Would you write out each line of the material below exactly, skipping every picture?

══════

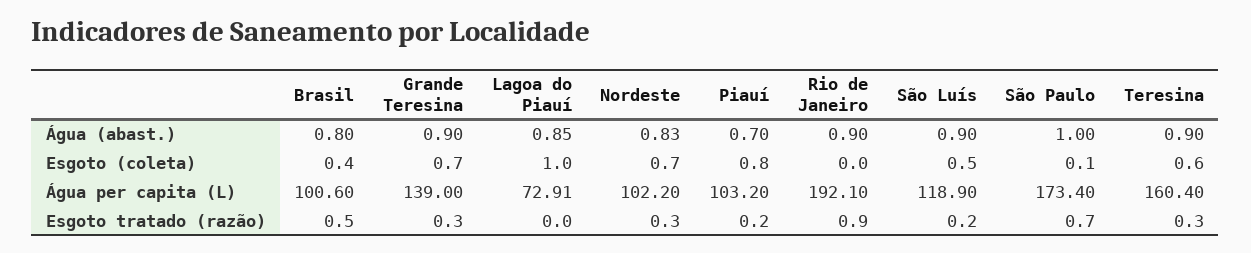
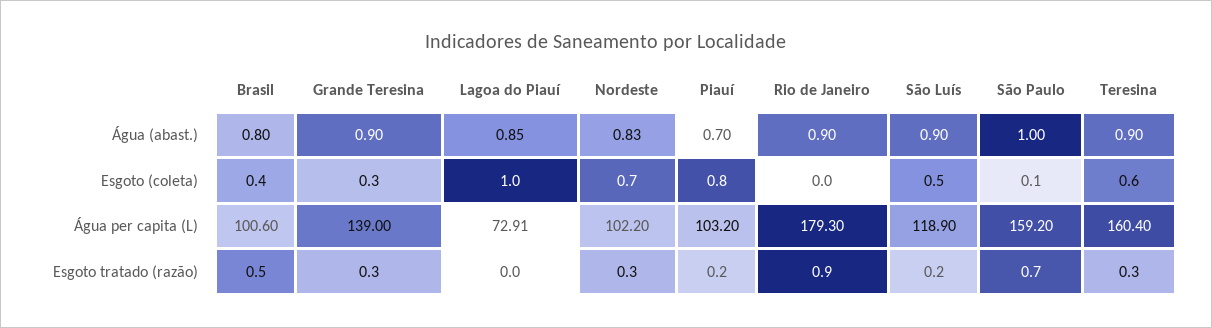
  {
    "Brasil": {
      "Água (abast.)": 0.8,
      "Esgoto (coleta)": 0.4,
      "Água per capita (L)": 100.6,
      "Esgoto tratado (razão)": 0.5
    },
    "Grande Teresina": {
      "Água (abast.)": 0.9,
-     "Esgoto (coleta)": 0.7,
+     "Esgoto (coleta)": 0.3,
      "Água per capita (L)": 139,
      "Esgoto tratado (razão)": 0.3
    },
    "Lagoa do Piauí": {
      "Água (abast.)": 0.85,
      "Esgoto (coleta)": 1,
      "Água per capita (L)": 72.91,
      "Esgoto tratado (razão)": 0
    },
    "Nordeste": {
      "Água (abast.)": 0.83,
      "Esgoto (coleta)": 0.7,
      "Água per capita (L)": 102.2,
      "Esgoto tratado (razão)": 0.3
    },
    "Piauí": {
      "Água (abast.)": 0.7,
      "Esgoto (coleta)": 0.8,
      "Água per capita (L)": 103.2,
      "Esgoto tratado (razão)": 0.2
    },
    "Rio de Janeiro": {
      "Água (abast.)": 0.9,
      "Esgoto (coleta)": 0,
-     "Água per capita (L)": 192.1,
+     "Água per capita (L)": 179.3,
      "Esgoto tratado (razão)": 0.9
    },
    "São Luís": {
      "Água (abast.)": 0.9,
      "Esgoto (coleta)": 0.5,
      "Água per capita (L)": 118.9,
      "Esgoto tratado (razão)": 0.2
    },
    "São Paulo": {
      "Água (abast.)": 1,
      "Esgoto (coleta)": 0.1,
-     "Água per capita (L)": 173.4,
+     "Água per capita (L)": 159.2,
      "Esgoto tratado (razão)": 0.7
    },
    "Teresina": {
      "Água (abast.)": 0.9,
      "Esgoto (coleta)": 0.6,
      "Água per capita (L)": 160.4,
      "Esgoto tratado (razão)": 0.3
    }
  }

══════

Exercise output -
  {
    "Brasil": {
      "Água (abast.)": 0.8,
      "Esgoto (coleta)": 0.4,
      "Água per capita (L)": 100.6,
      "Esgoto tratado (razão)": 0.5
    },
    "Grande Teresina": {
      "Água (abast.)": 0.9,
-     "Esgoto (coleta)": 0.7,
+     "Esgoto (coleta)": 0.3,
      "Água per capita (L)": 139,
      "Esgoto tratado (razão)": 0.3
    },
    "Lagoa do Piauí": {
      "Água (abast.)": 0.85,
      "Esgoto (coleta)": 1,
      "Água per capita (L)": 72.91,
      "Esgoto tratado (razão)": 0
    },
    "Nordeste": {
      "Água (abast.)": 0.83,
      "Esgoto (coleta)": 0.7,
      "Água per capita (L)": 102.2,
      "Esgoto tratado (razão)": 0.3
    },
    "Piauí": {
      "Água (abast.)": 0.7,
      "Esgoto (coleta)": 0.8,
      "Água per capita (L)": 103.2,
      "Esgoto tratado (razão)": 0.2
    },
    "Rio de Janeiro": {
      "Água (abast.)": 0.9,
      "Esgoto (coleta)": 0,
-     "Água per capita (L)": 192.1,
+     "Água per capita (L)": 179.3,
      "Esgoto tratado (razão)": 0.9
    },
    "São Luís": {
      "Água (abast.)": 0.9,
      "Esgoto (coleta)": 0.5,
      "Água per capita (L)": 118.9,
      "Esgoto tratado (razão)": 0.2
    },
    "São Paulo": {
      "Água (abast.)": 1,
      "Esgoto (coleta)": 0.1,
-     "Água per capita (L)": 173.4,
+     "Água per capita (L)": 159.2,
      "Esgoto tratado (razão)": 0.7
    },
    "Teresina": {
      "Água (abast.)": 0.9,
      "Esgoto (coleta)": 0.6,
      "Água per capita (L)": 160.4,
      "Esgoto tratado (razão)": 0.3
    }
  }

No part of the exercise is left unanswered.